Bottom line is that I cannot see any reason for a long prewash to work unless the excess swell induced by development acts to supply some sort of "suction" to embed surface particles into the emulsion matrix. That is one explanation for the facts so far presented. But, we may be looking at several problems too.

PE
 
If it is dust and dirt on the surface of the film, it will be pressed into the emulsion during winding on the master roll. Washing to extremes might just remove this stuff, but I really cannot say. Embedded dirt usually cannot be removed after coating, as the "pores" in the gelatin are not wide enough to pass the particles.

Bottom line is that I cannot see any reason for a long prewash to work unless the excess swell induced by development acts to supply some sort of "suction" to embed surface particles into the emulsion matrix. That is one explanation for the facts so far presented. But, we may be looking at several problems too.

PE

Well I understand that the long prewash is only a long shot at helping the issue, however I am willing to try on my next roll.

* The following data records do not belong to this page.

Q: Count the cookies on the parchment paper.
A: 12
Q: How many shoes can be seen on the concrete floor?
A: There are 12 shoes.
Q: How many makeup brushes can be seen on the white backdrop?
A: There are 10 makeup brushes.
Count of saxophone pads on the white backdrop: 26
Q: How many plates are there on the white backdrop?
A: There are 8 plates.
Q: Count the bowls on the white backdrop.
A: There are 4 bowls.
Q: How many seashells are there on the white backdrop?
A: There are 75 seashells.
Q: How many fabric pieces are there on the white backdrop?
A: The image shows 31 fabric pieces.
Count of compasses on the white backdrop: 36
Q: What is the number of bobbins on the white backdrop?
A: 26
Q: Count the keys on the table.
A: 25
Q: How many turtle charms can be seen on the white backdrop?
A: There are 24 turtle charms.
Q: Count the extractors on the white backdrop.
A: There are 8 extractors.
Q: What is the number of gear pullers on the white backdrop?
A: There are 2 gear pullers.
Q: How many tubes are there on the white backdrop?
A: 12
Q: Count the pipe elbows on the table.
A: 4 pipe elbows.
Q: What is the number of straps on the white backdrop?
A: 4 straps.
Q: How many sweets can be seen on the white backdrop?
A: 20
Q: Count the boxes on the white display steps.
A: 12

However, I use Diafine and I understand that you should not prewash with Diafine. I know of those that say they do with no issue. I was told that the reason you do not prewash is that the emultion will soak up a bit of the water and not allow it to soak up as much Developer A as it should. This is said to make it so that there is not enough of it absorbed to react with Developer B. I have no idea if this is so, but if it is, it would be true with all two part developers...right?

So my question to those of you who truely know better....does it cause a problem have a prewash (in this case a long one) with Diafine.

Thanks

Jason
 
Jason;

I have used a prewash with all drum processed film for the last 30+ years with no problem. I have never tried off brand films though, nor have I tried it with tray processed sheet films that I rememmber, but have done it with roll film in tray processing. If properly hardened, and if the film is prewet in water no warmer than 68F, then it should not cause problems with the film. As to whether it will solve the problem, that is another matter.

PE
 
Jason;

I have used a prewash with all drum processed film for the last 30+ years with no problem. I have never tried off brand films though, nor have I tried it with tray processed sheet films that I rememmber, but have done it with roll film in tray processing. If properly hardened, and if the film is prewet in water no warmer than 68F, then it should not cause problems with the film. As to whether it will solve the problem, that is another matter.

PE

Thanks Ron,

I will give the "super prewash" a try. Heck, at this point I see no reason why not, and if I have the same problem still...then we will know.

Jason
 
I also received no reply to my email. I recently developed a roll from a new batch without changing my development procedure and it looks good. I honestly believe there are good and bad batches coming from their factory. Its just tough luck if you get a bad batch.